Salaam Brick Lane
Just finished reading Tarquin Hall's Salaam Brick Lane, an account of his real-life experiences living in Banglatown for a few years with his Indian girlfriend (now wife and BBC journalist). If you live in the West and you commute, its the perfect book: well observed and a joy to read. Hall has a keen ear for dialogue, whether it is his leather-jacket shop owning slumlord, his Albanian friends or the fading cockney characters in the pubs of Bethnal Green Road.

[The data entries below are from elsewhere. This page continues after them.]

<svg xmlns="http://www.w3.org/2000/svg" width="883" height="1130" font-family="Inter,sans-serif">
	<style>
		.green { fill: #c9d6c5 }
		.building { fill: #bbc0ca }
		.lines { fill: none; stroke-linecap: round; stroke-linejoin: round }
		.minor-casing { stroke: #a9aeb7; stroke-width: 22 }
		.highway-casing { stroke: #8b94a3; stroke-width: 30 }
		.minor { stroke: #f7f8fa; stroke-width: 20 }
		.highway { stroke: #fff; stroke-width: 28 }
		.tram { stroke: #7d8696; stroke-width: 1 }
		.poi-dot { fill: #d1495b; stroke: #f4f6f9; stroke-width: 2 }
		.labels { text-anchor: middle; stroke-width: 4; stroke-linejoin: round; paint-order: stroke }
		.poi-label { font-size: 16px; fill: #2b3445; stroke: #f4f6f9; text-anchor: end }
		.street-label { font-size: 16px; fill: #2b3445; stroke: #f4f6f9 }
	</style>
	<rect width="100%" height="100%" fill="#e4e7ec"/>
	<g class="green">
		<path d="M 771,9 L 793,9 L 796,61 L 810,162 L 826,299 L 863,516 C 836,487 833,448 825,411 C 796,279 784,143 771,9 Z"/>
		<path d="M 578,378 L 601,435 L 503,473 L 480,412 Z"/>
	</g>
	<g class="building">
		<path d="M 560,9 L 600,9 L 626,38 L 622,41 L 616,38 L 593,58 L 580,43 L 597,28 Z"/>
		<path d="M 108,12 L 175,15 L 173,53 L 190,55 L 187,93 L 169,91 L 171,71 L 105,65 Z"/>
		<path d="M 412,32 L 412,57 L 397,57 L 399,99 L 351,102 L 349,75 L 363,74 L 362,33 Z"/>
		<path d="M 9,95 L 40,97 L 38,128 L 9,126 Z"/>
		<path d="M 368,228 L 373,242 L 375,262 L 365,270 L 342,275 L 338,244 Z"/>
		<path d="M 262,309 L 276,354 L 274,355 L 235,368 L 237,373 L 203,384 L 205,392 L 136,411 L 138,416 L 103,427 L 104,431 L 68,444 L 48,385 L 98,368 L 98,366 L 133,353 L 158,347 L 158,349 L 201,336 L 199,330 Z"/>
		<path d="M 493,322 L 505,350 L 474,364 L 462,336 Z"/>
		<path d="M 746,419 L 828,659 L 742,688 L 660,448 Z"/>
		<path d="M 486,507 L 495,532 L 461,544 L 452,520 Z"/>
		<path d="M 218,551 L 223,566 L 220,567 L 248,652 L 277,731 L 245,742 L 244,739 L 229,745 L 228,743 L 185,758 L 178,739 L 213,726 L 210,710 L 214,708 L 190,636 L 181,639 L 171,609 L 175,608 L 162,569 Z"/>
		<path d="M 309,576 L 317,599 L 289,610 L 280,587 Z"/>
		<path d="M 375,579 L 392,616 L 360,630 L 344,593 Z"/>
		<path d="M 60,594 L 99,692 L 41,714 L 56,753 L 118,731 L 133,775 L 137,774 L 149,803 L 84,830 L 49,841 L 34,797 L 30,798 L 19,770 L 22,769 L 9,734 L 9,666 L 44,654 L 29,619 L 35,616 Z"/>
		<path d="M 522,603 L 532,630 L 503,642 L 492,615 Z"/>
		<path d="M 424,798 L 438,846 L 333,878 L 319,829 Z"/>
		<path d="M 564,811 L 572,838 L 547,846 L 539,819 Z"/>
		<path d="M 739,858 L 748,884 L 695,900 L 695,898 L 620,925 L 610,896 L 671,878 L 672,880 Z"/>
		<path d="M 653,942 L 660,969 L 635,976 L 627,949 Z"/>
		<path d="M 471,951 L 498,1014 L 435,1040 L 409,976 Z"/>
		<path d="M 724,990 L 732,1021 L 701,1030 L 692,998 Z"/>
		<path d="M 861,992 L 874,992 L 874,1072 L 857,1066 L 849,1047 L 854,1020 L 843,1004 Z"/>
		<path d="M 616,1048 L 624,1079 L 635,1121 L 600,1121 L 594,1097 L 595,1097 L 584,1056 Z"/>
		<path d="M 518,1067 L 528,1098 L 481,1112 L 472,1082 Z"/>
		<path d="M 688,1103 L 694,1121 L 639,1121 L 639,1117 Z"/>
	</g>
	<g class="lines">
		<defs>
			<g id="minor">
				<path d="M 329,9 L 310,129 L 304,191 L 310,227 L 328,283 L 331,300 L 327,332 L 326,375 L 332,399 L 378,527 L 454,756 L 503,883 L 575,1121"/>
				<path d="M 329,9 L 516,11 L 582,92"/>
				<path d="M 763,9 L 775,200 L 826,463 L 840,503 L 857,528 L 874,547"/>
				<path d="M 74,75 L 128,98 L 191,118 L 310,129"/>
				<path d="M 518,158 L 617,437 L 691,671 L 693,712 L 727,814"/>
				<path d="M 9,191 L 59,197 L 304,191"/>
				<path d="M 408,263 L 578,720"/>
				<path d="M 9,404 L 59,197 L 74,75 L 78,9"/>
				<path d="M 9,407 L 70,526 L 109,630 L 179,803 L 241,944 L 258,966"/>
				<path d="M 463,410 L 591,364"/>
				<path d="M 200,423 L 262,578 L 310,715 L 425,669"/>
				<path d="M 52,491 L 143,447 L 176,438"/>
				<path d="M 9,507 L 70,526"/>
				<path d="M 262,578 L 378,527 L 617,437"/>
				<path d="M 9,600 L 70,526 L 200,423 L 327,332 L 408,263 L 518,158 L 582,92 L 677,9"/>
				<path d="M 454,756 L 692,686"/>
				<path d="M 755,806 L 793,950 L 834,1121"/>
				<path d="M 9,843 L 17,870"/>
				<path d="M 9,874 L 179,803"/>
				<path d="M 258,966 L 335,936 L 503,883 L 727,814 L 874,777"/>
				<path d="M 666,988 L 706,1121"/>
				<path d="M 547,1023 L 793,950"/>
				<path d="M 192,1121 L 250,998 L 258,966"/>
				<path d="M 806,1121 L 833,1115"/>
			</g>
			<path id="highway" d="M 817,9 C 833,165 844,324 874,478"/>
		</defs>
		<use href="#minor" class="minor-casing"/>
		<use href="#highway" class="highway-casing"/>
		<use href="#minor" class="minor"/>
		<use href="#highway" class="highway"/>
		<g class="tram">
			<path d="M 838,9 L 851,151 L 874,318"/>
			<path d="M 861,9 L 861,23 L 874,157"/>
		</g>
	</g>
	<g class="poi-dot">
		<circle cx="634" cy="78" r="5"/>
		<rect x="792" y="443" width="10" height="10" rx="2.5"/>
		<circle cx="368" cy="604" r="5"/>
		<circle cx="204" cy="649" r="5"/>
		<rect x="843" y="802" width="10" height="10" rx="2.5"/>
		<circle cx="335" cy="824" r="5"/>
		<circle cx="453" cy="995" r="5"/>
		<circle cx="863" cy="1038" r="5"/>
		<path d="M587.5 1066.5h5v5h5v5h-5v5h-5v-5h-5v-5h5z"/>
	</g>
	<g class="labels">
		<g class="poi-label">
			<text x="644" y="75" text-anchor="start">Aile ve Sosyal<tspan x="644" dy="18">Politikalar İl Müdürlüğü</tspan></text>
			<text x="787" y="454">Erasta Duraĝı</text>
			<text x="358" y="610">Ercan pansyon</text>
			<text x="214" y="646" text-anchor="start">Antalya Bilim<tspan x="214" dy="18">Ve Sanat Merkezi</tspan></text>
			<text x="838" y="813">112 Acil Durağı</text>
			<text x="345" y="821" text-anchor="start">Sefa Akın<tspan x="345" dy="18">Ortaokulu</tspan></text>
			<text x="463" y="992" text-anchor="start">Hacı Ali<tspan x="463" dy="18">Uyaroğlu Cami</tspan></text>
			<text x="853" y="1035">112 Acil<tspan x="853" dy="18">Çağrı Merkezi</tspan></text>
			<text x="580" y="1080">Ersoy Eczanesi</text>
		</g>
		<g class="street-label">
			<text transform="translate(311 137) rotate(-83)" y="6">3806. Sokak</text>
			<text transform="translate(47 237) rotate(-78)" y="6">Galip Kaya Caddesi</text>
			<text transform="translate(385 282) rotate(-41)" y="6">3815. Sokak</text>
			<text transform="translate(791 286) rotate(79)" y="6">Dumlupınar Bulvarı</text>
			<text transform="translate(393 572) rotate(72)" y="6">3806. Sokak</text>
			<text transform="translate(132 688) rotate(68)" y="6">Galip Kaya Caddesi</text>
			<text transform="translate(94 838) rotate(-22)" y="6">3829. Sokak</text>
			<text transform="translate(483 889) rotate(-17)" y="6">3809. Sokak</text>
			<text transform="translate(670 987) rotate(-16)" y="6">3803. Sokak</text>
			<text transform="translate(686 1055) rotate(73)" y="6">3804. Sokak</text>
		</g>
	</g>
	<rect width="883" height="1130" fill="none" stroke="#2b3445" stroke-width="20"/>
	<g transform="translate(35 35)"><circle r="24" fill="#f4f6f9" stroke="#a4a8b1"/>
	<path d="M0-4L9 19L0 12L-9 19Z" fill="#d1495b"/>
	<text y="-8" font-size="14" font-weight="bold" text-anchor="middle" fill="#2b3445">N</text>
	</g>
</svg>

Best of all, its a song in praise of the centuries-old mongrel multiculturalism of England, writ small via the continuously varying experiment in hybridity also known as Brick Lane (from Huguenot weavers to Jewish exiles to the Sylhetic Bengalis of today). We English have always been hybrid (and rarely ethnically 'pure') - we've always imported our monarchs, raided other people's languages and stole all our culinary ideas from foreigners (even fish and chips ain't English, innit?). Never one for truly original ideas, we are highly adept at 'borrowing' and adapting those of others. Even as a vegan, I have to say: long live the chicken tikka masala!
3 comments:
Bros Jeremy you dey write oh! Chineke. Anyway how do you survive as a vegan in Nigeria? Are there many opportunities for eating out?
Ever read Zadie Smith?
just read this too...it is wonderfully researched, and a great read. highly recommend this!